Work to do:
A) Answer these from the age-gap thread:
(i) According to the reply that begins "'College grad' is not a developmental stage," how many children did that poster's mother have at 25?
(ii) Which country does the poster who describes being 16 say they live in?
(iii) Which two words does one reply say belong on the "can't use till you learn their meaning" shelf?
B) From the age-gap thread, write out the passage starting at "There’s a difference" and ending at "continue amongst yourselves.".
C) In the age-gap thread, why does the original poster say that treating predators and losers as the same thing isn't helpful?

Passage shown:
********************

I wish age gap discourse hadn’t spiraled the way it has because I want there to be a safe space to say “Men in their 40s who date 25 year olds aren’t predators, they’re just fucking losers”

… honey you just described a predator LOL

No, I said what I said. But thank you for providing an example of how this topic has become insufferable on the internet.

i am honestly burningly curious about how a 40 year old man who fucks around with college grads is not a predator

“College grad” is not a developmental stage, nor is it what I would describe a 25 year old as. I was 4 years out of college at 25. My mother had two children at 25. You can be a fucking congressman at 25.

There’s a difference between a man who is immature and buys into misogynistic views of beauty and aging and one who is a predator. Also, many actual predators? Not losers and able to move through society pretty freely being seen as cool and the ideal, so conflating the two isn’t helpful.

This is going to be my final response to any attempt at discourse. You’re welcome to continue amongst yourselves.

also sometimes a 40 year old and a 25 year old just weirdly find each and it’s a perfectly normal relationship - like all human relationships are complex and situational, it’s so rarely an either/or thing let alone just one thing only

if a 40 year old dude only dates 25 year olds, DiCaprio style or something adjacent to it, then yeah he’s a loser

if a 40 year old dude meets a 25 year old through social event or friends or whatever and they happen to hit it off and make a go of it, and this isn’t some sort of reoccurring pattern for the guy, that’s just a relationship with an age difference

being predatory means something specific, and man I agree w/ OP and really wish people just stopped ascribing it to any and all relationship dynamics they personally might not like

predator and groomer - two words that need to go up on the “can’t use till you learn their meaning” shelf

Something I find really stressful is this seemingly endless creep of infantilisation and removal of autonomy from young people. Like, not to be all “in my dayyyy” about it, but… at 16, my friends and I were expected to be broadly responsible for our presence in the world. Most of us had jobs, we navigated public transport, looked after younger siblings. We were expected to make informed decisions about our future careers and our sexual partners. We were allowed to leave education and work full time (this was not necessarily good thing - I think increasing the school leaving age to 18 was broadly for the best). Most of us were smoking, or drinking, or both - again, not good things, but just facts - and many of us were sexually active. Many of the AFAB people I knew were on the pill. Legally, we could live independently, or get married with adult consent.

Legally (I live in the UK) we were not minors, although we inhabited an odd legal limbo until we turned 18, and we were certainly not “children”. Intellectually, socially, though, we were considered (young) adults, or at the most “older teenagers.” We were expected to read mostly adult books (rather than middle grade or YA), watch the news/read papers, watch mostly adult television.

And I do think we a bit under-protected, under-supported, and in some cases - neglected and financially exploited - and I’m not necessarily advocating that. But it did make us feel, I think, in charge of our own lives, capable and competent to make decisions.

At 16-17 my parents knew they could leave me alone overnight/for a couple of nights, and I wouldn’t starve or burn the house down. I felt comfortable getting cross country trains on my own, or booking and staying at a hotel (yes, with my boyfriend.)

********************

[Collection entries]

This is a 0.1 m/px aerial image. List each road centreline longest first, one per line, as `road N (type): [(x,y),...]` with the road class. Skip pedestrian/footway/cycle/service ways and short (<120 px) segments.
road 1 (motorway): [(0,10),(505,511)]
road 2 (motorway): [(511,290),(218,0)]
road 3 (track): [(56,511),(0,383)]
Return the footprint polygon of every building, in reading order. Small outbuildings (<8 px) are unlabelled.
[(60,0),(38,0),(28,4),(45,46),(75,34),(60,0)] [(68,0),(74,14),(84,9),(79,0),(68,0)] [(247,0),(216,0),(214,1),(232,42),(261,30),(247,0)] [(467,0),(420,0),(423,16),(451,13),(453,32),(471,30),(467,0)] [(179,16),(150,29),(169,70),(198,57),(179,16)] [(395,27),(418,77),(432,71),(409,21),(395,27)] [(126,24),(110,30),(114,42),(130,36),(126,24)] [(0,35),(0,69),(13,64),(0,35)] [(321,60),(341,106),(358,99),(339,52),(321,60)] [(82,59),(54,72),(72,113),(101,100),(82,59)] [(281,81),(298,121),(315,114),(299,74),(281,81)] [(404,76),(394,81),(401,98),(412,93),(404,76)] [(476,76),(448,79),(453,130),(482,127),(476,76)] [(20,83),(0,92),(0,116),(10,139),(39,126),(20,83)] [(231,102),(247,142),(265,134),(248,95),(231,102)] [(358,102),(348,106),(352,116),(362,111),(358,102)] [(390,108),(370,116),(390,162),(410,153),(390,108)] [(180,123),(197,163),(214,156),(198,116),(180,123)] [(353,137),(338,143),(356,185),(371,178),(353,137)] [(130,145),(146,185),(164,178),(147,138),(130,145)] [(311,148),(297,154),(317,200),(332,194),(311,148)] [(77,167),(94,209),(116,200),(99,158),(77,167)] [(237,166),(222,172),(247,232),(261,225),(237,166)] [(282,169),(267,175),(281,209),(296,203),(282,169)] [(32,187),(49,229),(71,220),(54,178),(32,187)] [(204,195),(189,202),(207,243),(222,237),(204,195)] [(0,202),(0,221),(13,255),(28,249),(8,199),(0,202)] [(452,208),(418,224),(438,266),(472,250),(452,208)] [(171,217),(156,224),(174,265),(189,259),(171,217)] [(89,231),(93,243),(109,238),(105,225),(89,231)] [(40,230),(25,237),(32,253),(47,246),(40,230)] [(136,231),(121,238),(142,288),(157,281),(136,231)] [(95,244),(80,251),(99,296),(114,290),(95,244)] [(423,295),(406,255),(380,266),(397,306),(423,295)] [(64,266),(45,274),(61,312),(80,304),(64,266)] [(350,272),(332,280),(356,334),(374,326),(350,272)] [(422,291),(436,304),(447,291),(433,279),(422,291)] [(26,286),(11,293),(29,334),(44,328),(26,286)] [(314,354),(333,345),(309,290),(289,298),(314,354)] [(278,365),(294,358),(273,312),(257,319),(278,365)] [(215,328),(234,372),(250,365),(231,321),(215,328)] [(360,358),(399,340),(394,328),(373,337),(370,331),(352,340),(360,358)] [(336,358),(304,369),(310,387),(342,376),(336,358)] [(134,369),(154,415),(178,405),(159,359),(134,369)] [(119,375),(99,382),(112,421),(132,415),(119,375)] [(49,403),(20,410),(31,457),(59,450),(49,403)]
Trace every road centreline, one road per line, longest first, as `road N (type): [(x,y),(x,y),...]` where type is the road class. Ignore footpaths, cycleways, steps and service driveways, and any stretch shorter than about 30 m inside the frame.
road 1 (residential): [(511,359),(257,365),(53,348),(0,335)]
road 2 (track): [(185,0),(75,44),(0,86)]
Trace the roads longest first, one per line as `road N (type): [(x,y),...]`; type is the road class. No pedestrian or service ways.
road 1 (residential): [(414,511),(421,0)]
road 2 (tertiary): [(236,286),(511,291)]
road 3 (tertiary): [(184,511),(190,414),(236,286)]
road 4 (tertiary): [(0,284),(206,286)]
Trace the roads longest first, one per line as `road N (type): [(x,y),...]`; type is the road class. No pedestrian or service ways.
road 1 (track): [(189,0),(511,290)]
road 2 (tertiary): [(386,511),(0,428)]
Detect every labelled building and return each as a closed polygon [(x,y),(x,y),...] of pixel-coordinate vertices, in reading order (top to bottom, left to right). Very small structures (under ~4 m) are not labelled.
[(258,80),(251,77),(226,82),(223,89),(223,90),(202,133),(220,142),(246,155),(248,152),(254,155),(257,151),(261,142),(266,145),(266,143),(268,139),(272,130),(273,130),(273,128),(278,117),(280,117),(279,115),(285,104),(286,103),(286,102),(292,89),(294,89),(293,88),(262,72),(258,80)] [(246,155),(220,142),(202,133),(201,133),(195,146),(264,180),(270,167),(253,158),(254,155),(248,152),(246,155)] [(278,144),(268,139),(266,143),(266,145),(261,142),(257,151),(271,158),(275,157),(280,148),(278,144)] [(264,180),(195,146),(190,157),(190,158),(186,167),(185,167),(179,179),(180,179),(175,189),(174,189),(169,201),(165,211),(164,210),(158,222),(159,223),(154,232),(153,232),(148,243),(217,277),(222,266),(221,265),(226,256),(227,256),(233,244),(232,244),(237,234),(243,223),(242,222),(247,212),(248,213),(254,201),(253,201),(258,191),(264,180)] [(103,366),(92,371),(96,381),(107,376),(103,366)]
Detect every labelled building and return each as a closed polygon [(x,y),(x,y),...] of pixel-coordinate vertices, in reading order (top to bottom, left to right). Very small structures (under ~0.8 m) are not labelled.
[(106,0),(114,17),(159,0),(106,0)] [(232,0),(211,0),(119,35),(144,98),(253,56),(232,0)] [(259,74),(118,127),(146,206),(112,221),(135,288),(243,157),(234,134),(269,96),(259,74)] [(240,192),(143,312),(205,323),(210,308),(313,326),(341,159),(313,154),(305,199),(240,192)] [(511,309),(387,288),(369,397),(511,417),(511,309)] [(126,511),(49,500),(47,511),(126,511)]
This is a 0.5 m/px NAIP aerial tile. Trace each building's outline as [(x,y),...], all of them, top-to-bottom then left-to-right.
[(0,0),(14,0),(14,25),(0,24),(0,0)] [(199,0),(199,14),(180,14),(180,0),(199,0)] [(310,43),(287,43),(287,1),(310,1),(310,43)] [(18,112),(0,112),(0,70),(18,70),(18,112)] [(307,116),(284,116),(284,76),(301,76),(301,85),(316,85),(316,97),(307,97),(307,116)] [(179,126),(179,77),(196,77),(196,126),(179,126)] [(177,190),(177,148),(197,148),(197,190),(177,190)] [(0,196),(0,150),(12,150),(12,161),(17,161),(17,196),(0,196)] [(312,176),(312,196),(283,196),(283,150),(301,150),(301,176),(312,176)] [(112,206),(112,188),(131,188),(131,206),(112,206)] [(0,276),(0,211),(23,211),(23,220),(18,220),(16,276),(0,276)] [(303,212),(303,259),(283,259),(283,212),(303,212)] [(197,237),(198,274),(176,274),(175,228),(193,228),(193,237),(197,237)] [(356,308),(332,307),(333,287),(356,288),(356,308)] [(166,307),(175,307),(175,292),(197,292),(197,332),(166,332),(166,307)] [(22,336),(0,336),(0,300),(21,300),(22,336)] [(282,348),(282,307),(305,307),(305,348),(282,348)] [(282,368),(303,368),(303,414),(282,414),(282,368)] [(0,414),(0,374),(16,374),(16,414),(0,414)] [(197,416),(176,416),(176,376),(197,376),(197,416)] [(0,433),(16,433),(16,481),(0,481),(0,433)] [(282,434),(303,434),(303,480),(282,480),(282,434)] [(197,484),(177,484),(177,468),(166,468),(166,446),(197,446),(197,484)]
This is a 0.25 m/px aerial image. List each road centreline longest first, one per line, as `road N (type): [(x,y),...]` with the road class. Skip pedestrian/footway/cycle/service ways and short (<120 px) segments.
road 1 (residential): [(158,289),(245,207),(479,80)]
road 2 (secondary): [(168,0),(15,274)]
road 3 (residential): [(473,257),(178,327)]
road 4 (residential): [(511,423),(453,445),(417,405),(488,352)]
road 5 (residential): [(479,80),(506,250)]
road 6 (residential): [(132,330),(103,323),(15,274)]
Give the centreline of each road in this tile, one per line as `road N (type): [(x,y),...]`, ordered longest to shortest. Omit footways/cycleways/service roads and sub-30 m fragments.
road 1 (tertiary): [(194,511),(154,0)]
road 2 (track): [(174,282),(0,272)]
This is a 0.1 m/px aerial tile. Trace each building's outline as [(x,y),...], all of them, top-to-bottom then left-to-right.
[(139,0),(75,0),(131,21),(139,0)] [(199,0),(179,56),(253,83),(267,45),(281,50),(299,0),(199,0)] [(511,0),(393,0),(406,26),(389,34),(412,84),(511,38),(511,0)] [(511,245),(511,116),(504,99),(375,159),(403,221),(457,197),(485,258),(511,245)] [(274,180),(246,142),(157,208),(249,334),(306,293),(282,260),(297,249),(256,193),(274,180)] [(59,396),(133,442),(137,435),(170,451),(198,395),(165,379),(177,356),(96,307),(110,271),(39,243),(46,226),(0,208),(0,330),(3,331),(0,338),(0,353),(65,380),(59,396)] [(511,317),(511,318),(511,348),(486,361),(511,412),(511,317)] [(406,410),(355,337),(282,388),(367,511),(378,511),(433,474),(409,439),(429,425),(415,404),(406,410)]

********************

Solutions by task:
A)
(i) Two children.
(ii) The UK.
(iii) Predator and groomer.

B)
There’s a difference between a man who is immature and buys into misogynistic views of beauty and aging and one who is a predator. Also, many actual predators? Not losers and able to move through society pretty freely being seen as cool and the ideal, so conflating the two isn’t helpful.

This is going to be my final response to any attempt at discourse. You’re welcome to continue amongst yourselves.

C) Many actual predators are not losers. They can move through society fairly freely and are often seen as cool and the ideal.